- Official name: Centrale électrique hybride de Syama
- Country: Mali
- Location: Syama, Kadiolo Cercle, Sikasso Region
- Coordinates: 10°47′35″N 06°03′36″W﻿ / ﻿10.79306°N 6.06000°W
- Status: Operational
- Construction began: 2020
- Commission date: 2021 (1st phase) 2023 (2nd phase)
- Owner: Syama Gold Mine
- Operator: Aggreko

Solar farm
- Type: Flat-panel PV

Power generation
- Nameplate capacity: 70 MW (94,000 hp)

= Syama Hybrid Power Station =

Hybrid power station in Mali

The Syama Hybrid Power Station (French: Centrale électrique hybride de Syama) is a planned 70 megawatts hybrid power plant in Mali. The power station is being developed by Aggreko, a company that is based in Glasgow, Scotland, United Kingdom, which supplies temporary power generation equipment. The off-taker is Syama Gold Mine, owned by Resolute Mining, that is based in Perth, Western Australia. The station has thermal, battery storage and solar energy components. Aggreko signed a 16-year agreement with the owners of the gold mine to design, build, operate and maintain this hybrid power station. Under the same agreement, Syra Gold Mine will purchase the electricity generated by the new hybrid plant, as specified in the power purchase agreement.

==Location==
The power station is located near the settlement of Mbembéré, in the Kadiolo Cercle, in Sikasso Region in southern Mali, near the border with Ivory Coast. The power station sits adjacent to the Syama Gold Mine, approximately 83 km southwest of Sikasso, the regional headquarters. This is about 360 km southeast of Bamako, the capital and largest city in the country.

==Overview==
The phased development of the hybrid power station involves the installation of three Wärtsilä Modular Blocks each rated at 10 megawatts. These units use refined fuel oil (IF0 180), which is cheaper than diesel. A battery storage system rated at 10 megawatts is also installed to smoothen out power fluctuations in the system. These installations totaling 40 megawatts were installed in 2020, with commissioning in 2021.

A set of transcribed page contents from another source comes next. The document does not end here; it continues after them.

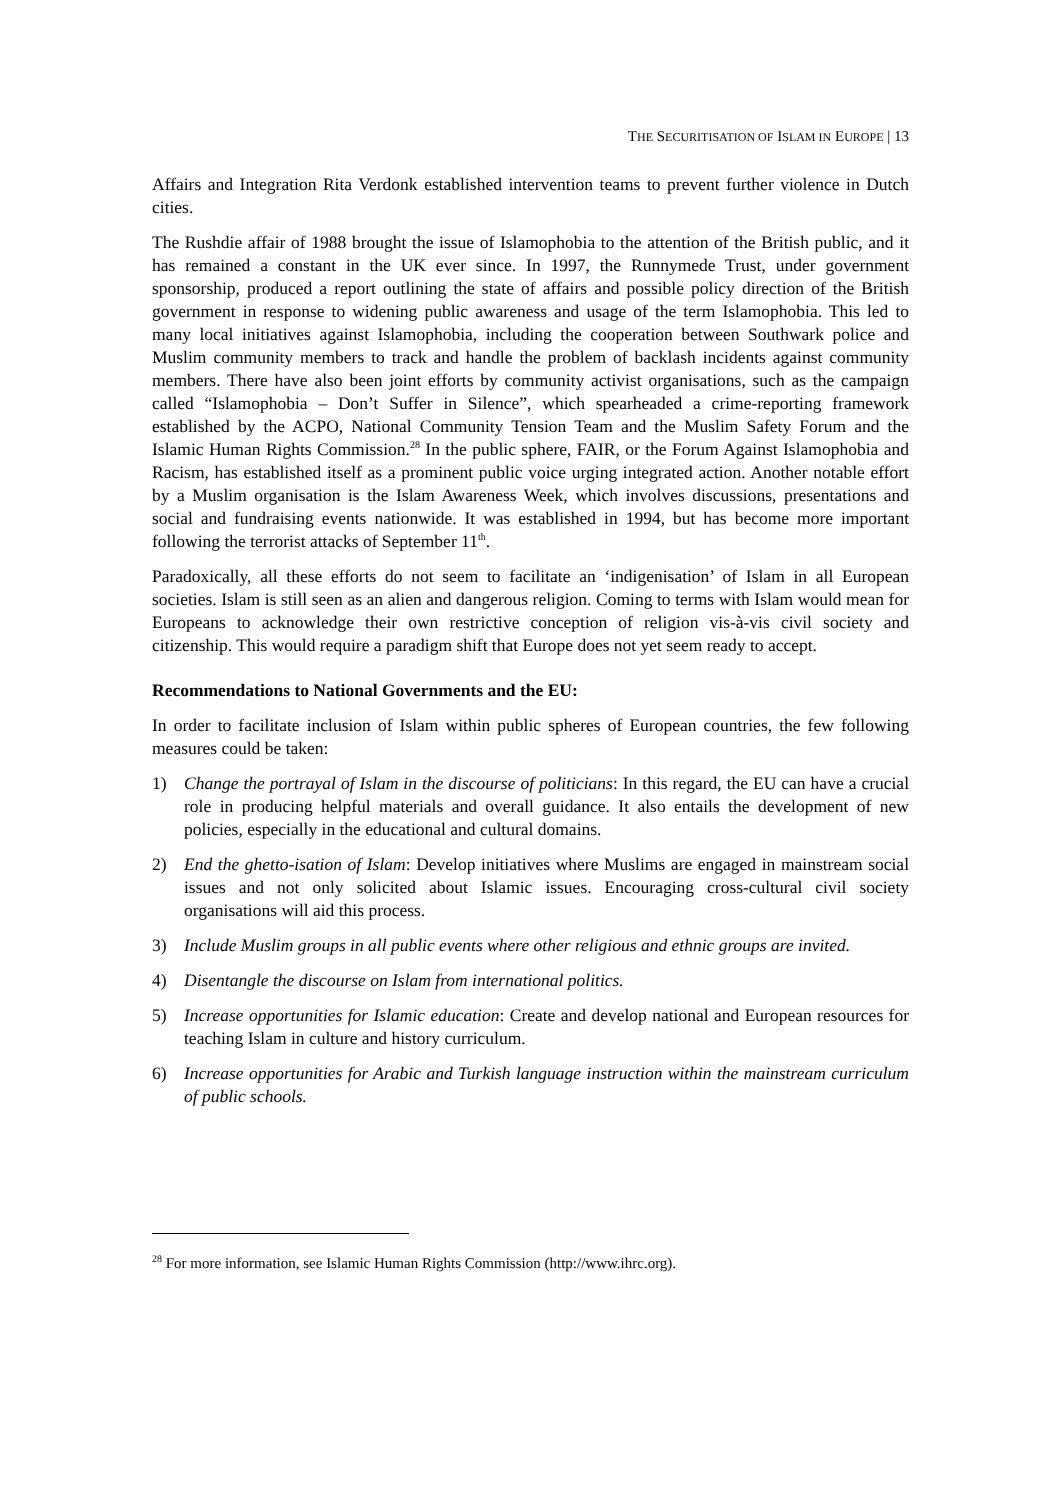THE SECURITISATION OF ISLAM IN EUROPE | 13
Affairs and Integration Rita Verdonk established intervention teams to prevent further violence in Dutch cities.
The Rushdie affair of 1988 brought the issue of Islamophobia to the attention of the British public, and it has remained a constant in the UK ever since. In 1997, the Runnymede Trust, under government sponsorship, produced a report outlining the state of affairs and possible policy direction of the British government in response to widening public awareness and usage of the term Islamophobia. This led to many local initiatives against Islamophobia, including the cooperation between Southwark police and Muslim community members to track and handle the problem of backlash incidents against community members. There have also been joint efforts by community activist organisations, such as the campaign called “Islamophobia – Don’t Suffer in Silence”, which spearheaded a crime-reporting framework established by the ACPO, National Community Tension Team and the Muslim Safety Forum and the Islamic Human Rights Commission.<sup>28</sup> In the public sphere, FAIR, or the Forum Against Islamophobia and Racism, has established itself as a prominent public voice urging integrated action. Another notable effort by a Muslim organisation is the Islam Awareness Week, which involves discussions, presentations and social and fundraising events nationwide. It was established in 1994, but has become more important following the terrorist attacks of September 11<sup>th</sup>.
Paradoxically, all these efforts do not seem to facilitate an ‘indigenisation’ of Islam in all European societies. Islam is still seen as an alien and dangerous religion. Coming to terms with Islam would mean for Europeans to acknowledge their own restrictive conception of religion vis-à-vis civil society and citizenship. This would require a paradigm shift that Europe does not yet seem ready to accept.
Recommendations to National Governments and the EU:
In order to facilitate inclusion of Islam within public spheres of European countries, the few following measures could be taken:
1) Change the portrayal of Islam in the discourse of politicians: In this regard, the EU can have a crucial role in producing helpful materials and overall guidance. It also entails the development of new policies, especially in the educational and cultural domains.
2) End the ghetto-isation of Islam: Develop initiatives where Muslims are engaged in mainstream social issues and not only solicited about Islamic issues. Encouraging cross-cultural civil society organisations will aid this process.
3) Include Muslim groups in all public events where other religious and ethnic groups are invited.
4) Disentangle the discourse on Islam from international politics.
5) Increase opportunities for Islamic education: Create and develop national and European resources for teaching Islam in culture and history curriculum.
6) Increase opportunities for Arabic and Turkish language instruction within the mainstream curriculum of public schools.
<sup>28</sup> For more information, see Islamic Human Rights Commission (http://www.ihrc.org).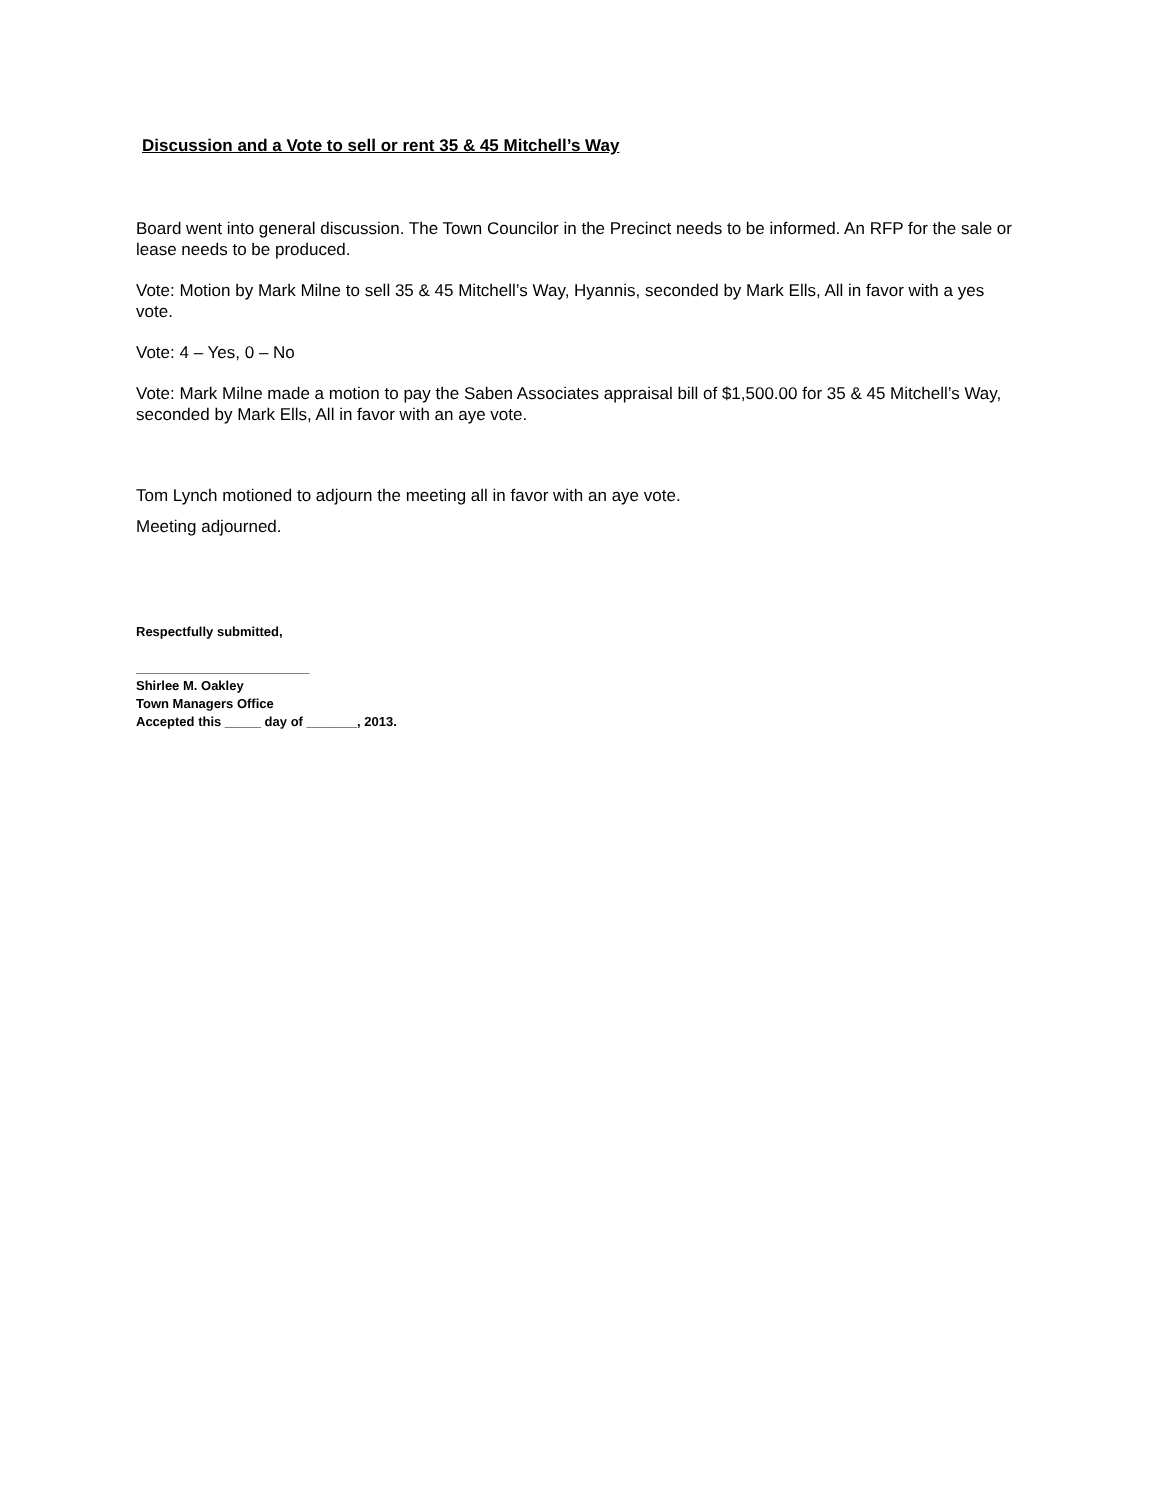Discussion and a Vote to sell or rent 35 & 45 Mitchell’s Way
Board went into general discussion. The Town Councilor in the Precinct needs to be informed. An RFP for the sale or lease needs to be produced.
Vote: Motion by Mark Milne to sell 35 & 45 Mitchell’s Way, Hyannis, seconded by Mark Ells, All in favor with a yes vote.
Vote: 4 – Yes, 0 – No
Vote: Mark Milne made a motion to pay the Saben Associates appraisal bill of $1,500.00 for 35 & 45 Mitchell’s Way, seconded by Mark Ells, All in favor with an aye vote.
Tom Lynch motioned to adjourn the meeting all in favor with an aye vote.
Meeting adjourned.
Respectfully submitted,
________________________
Shirlee M. Oakley
Town Managers Office
Accepted this _____ day of _______, 2013.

The second phase comprises a fourth 10 megawatts Wärtsilä 32 engine, to be installed in 2022 and a solar power component with 20 megawatts capacity planned to come online in 2023.

==Benefits==
Prior to the development of this hybrid power station, Resolute Mining Limited needed to reduce the cost of power used to operate its underground gold mine in Mali. This was occasioned by the escalating cost of diesel fuel and the need to keep the power supply on 24/7. Connection to the Malian grid was ruled out due to the cost and time it would take to build the necessary transmission infrastructure. This hybrid system, if it works as designed, is expected to reduce power acquisition costs at the mine by 40 percent.